The Vietnam War was raging.
Sixteen Marines and two Navy Corpsman were inserted via helicopter deep into enemy territory with the intent to observe enemy troop movements and call in artillery and aerial bombings.
The men of the 1st Reconnaissance Battalion were meant to connect the dots — no direct contact with the enemy was supposed to take place.
Eyes From the Eagle’s Nest
Led by Staff Sergeant Jimmie E. Howard, the men climbed what has since come to be known as Hill 488 as an observation post. It was from the top of this mountain they observed all enemy troop movement in the Que Son Valley below.
Just two days into their stay, the men had been wildly successful. The artillery and aerial bombardments had been so accurate that the Viet Cong rightfully determined they were being watched.
And Hill 488 was where they assumed the watchers resided.
Howard’s men were offered the opportunity to be evacuated from the mountain. But the team was so successful they elected to stay another night. It would be a decision with dire consequences.
As the Viet Cong prepared their forces, a hidden Special Forces detachment spotted them, notifying Howard. Estimates are that somewhere between 200-250 enemy forces were on their way up Hill 488.
Howard didn’t have much time to act.
His men quickly set up in defensive positions, with a rocky outcropping near the peak acting as their fallback point.

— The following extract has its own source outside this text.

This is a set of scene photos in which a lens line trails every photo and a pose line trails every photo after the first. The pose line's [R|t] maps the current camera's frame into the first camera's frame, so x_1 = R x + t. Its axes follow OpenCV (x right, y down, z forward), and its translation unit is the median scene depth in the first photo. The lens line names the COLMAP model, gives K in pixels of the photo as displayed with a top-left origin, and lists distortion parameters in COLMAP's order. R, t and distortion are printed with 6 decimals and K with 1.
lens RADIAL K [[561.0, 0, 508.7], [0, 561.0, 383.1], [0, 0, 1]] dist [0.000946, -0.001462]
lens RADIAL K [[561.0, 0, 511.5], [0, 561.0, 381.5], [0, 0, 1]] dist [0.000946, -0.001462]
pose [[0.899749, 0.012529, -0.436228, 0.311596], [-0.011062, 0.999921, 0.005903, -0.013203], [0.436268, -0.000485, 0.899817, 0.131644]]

Then they waited.
The first enemy soldier was spotted well after dark. One of the Marines saw “bush” making its way up the hill, just 20 feet downhill. He fired two rounds into it as the bush screamed.
Then the Viet Cong opened fire.
The Attack Begins
The enemy was everywhere, and the Marines put up a valiant defense, successfully repulsing the first wave. By this point, every American was either injured or dead.

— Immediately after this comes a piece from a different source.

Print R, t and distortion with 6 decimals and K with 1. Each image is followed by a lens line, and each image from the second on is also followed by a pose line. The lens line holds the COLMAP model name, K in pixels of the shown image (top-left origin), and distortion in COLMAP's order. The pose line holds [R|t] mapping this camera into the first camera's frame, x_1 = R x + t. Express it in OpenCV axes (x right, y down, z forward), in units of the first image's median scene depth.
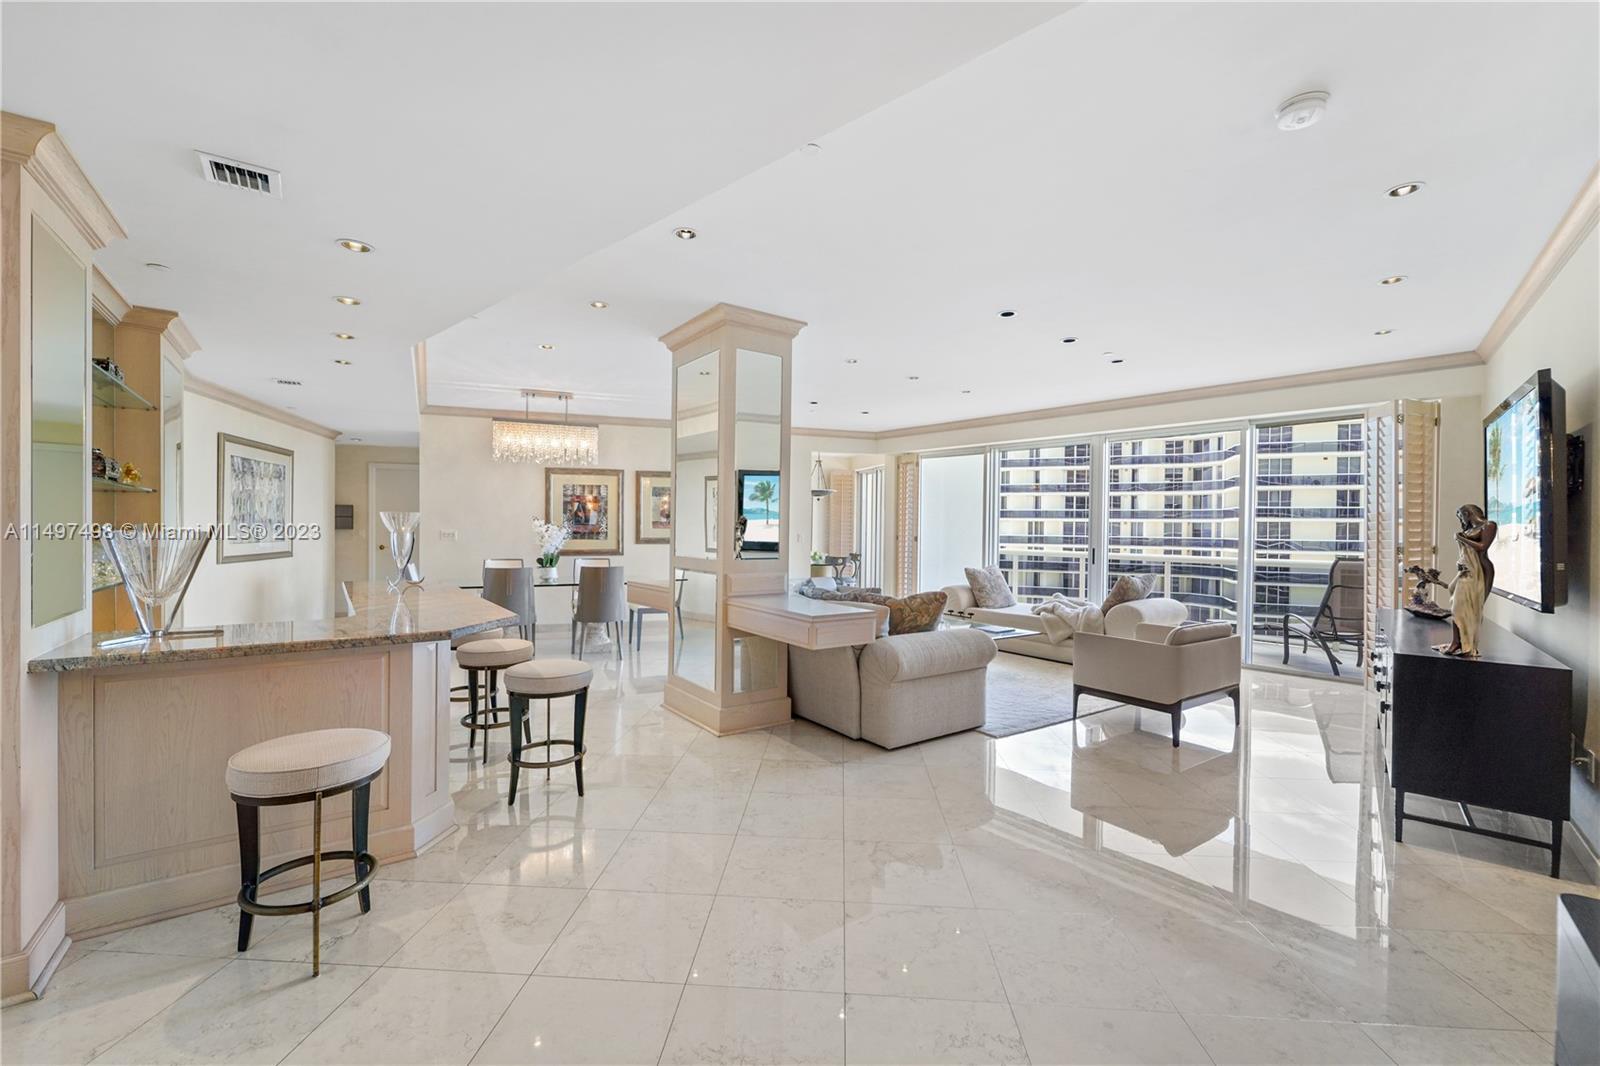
lens RADIAL K [[658.7, 0, 802.7], [0, 658.7, 524.6], [0, 0, 1]] dist [0.001753, -0.000207]
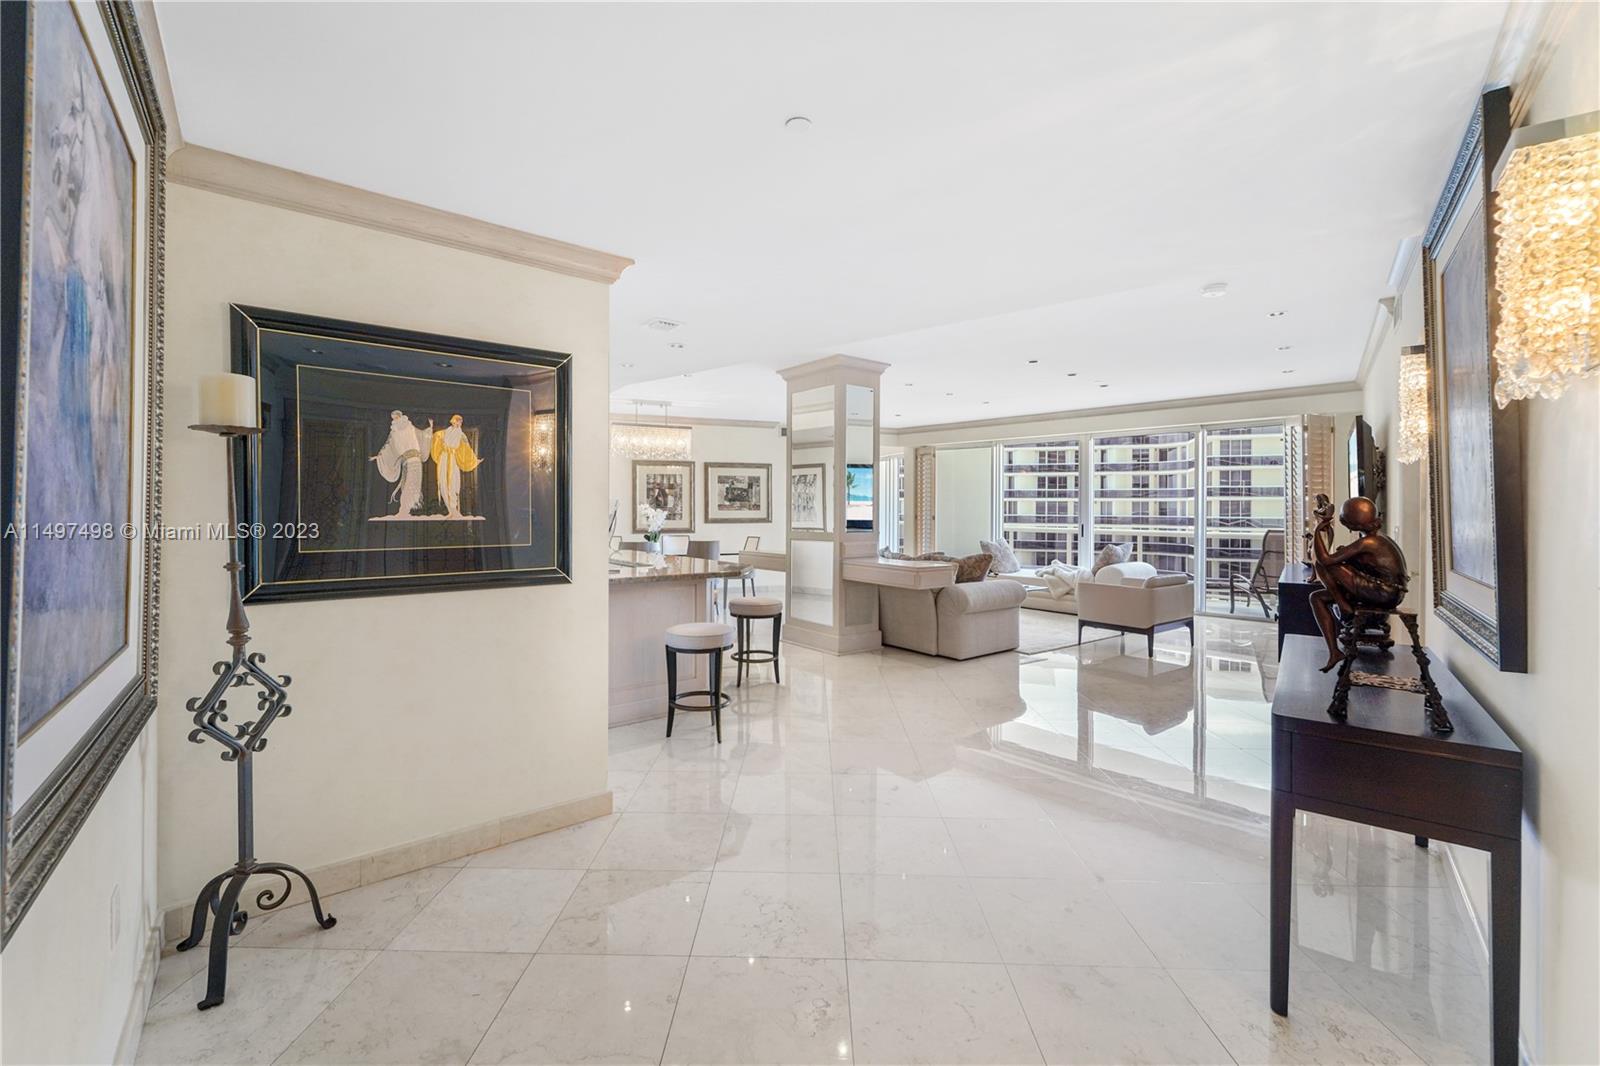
lens RADIAL K [[667.2, 0, 799.1], [0, 667.2, 497.7], [0, 0, 1]] dist [0.000070, -0.000075]
pose [[0.999204, -0.004924, 0.039595, -0.143918], [0.005372, 0.999923, -0.011221, -0.003048], [-0.039537, 0.011424, 0.999153, -0.240732]]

A radio call for extraction was made, but it would be three hours of hard combat before any form of air support could arrive.
The fighting was intense, with hand-to-hand combat the norm. Marines swung their rifles like baseball bats and used their knives.
When the Marines finally ran out of grenades, they threw rocks instead. The Viet Cong, thinking the rocks would explode, jumped out from cover, exposing themselves to rifle fire.
Eventually, though, even the ammunition grew scarce.
Evacuation by air was never made possible. The battle was simply too hot.
One helicopter was lost in the process, and another waved off. It took a Marine infantry company brought to the front to clear out the enemy, permitting the remainder of the Marines on Hill 488 to retreat.
The men were given 18 Purple Hearts, 13 Silver Stars, four Navy Crosses, and even a Medal of Honor, making them the most decorated American unit in history.
And the enemy? They lost 40% of their platoon.